Wednesday, July 04, 2007

the never ending Pond

I am reading Walden. Still. It is a still sort of reading and still sort of book also - in the evenings on top of the sheets with the fan sucking in the cool air or the air conditioner buzzing away and hopefully not making my nose stuffy by morning. Even with the fan or the ac it's just barely cool and unhumid so that any extraneous movement is a poor decision. I lie curled loosely on a side or on my back (Walden is a wonderfully small paperback, perfect for supine reading or taking in a purse for the bus) only eyes moving and occasionally fingers.
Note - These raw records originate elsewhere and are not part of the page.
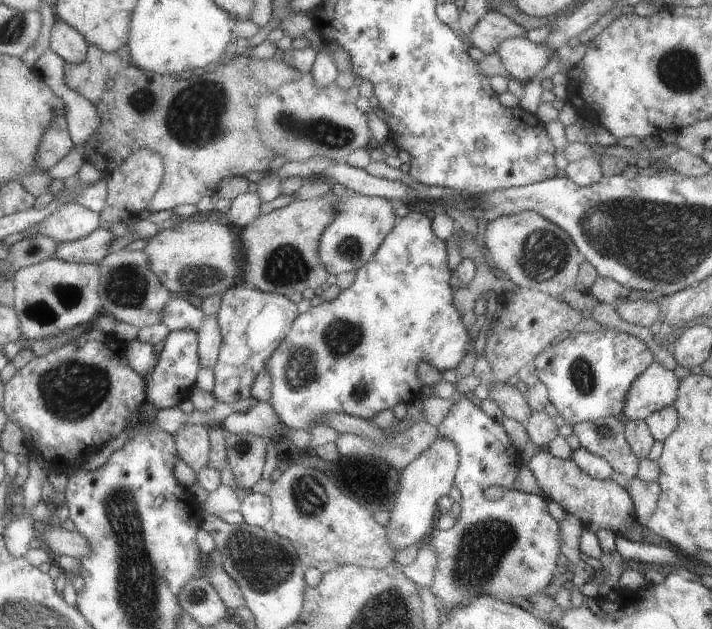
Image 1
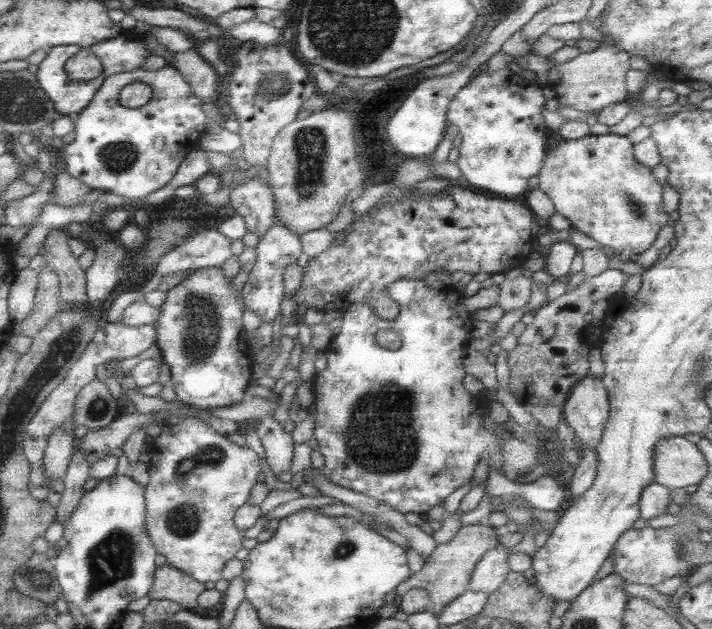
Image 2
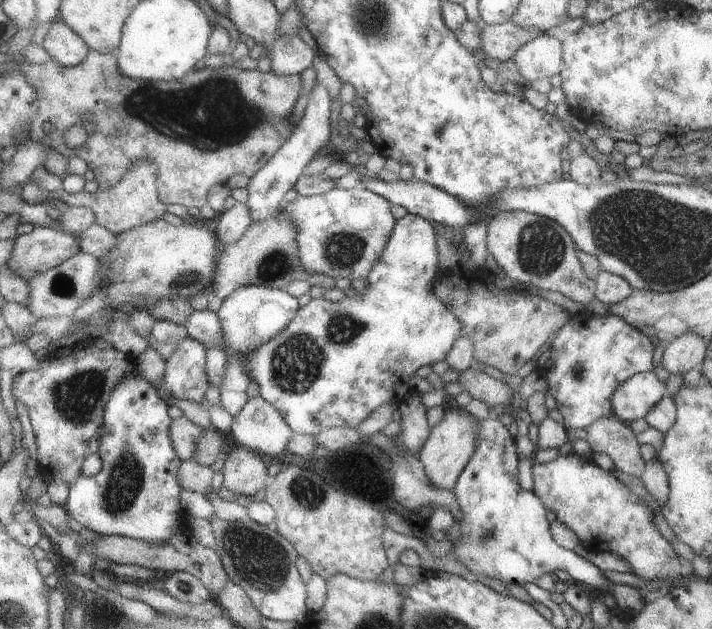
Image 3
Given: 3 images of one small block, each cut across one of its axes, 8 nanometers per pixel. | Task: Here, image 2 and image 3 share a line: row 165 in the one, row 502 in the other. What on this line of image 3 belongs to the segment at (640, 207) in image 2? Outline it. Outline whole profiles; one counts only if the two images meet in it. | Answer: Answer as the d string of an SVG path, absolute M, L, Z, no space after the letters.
M576 453L558 455L551 462L538 464L532 467L534 490L532 492L540 498L546 510L552 510L558 521L568 526L576 536L579 543L589 552L610 552L626 560L636 574L644 580L669 580L671 583L683 576L694 575L692 562L680 557L670 542L668 542L654 522L654 512L636 496L632 494L612 471L605 471L593 461L588 461Z

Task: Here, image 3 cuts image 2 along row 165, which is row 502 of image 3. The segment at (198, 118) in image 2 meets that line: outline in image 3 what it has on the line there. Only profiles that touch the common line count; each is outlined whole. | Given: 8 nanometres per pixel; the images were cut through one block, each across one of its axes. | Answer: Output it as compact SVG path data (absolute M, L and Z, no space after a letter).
M140 356L130 358L130 370L112 390L102 416L104 434L100 438L98 454L102 458L102 468L98 474L84 476L80 474L69 488L64 508L72 520L76 520L84 529L94 534L116 535L144 540L148 544L166 544L172 536L187 528L186 513L180 508L179 494L183 489L178 484L178 468L181 458L175 453L170 442L169 428L172 422L168 414L168 405L160 400L155 387L138 370Z

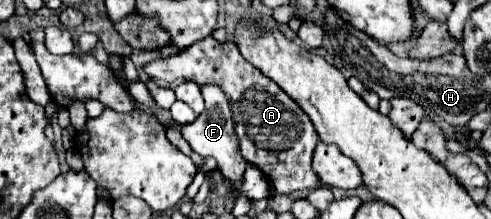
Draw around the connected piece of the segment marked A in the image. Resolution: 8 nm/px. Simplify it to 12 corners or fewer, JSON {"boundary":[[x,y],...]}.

The moralizing of Economy drove me nuts but the promise of the american classic pulled me through - Visitors was better and I made peace with Thoreau by the time he extolled the virtue of beans as the green bean is, I have attested, my favorite food. It's unclear which sort of bean he's referring to but I hardly believe he would have grown so many bushels of black or pinto or lima - who would want them? I picked Walden up from Powells when it was still regularly cold and it has sat on my bookshelf (serving as a bed-side table) for months now, picked at slowly like corn stuck between my teeth. I've put it aside (back to the bookshelf) to cover it with something more tantalizing, more thrilling, but eventually I come back to it. It's a book that for no particular reason I'm determined to not like which begs the questions of why I keep reading it. I think at this point the intrinsic literary value (critically acclaimed!) has exhausted itself. I just want to know what he will arrogantly and lovingly discuss next.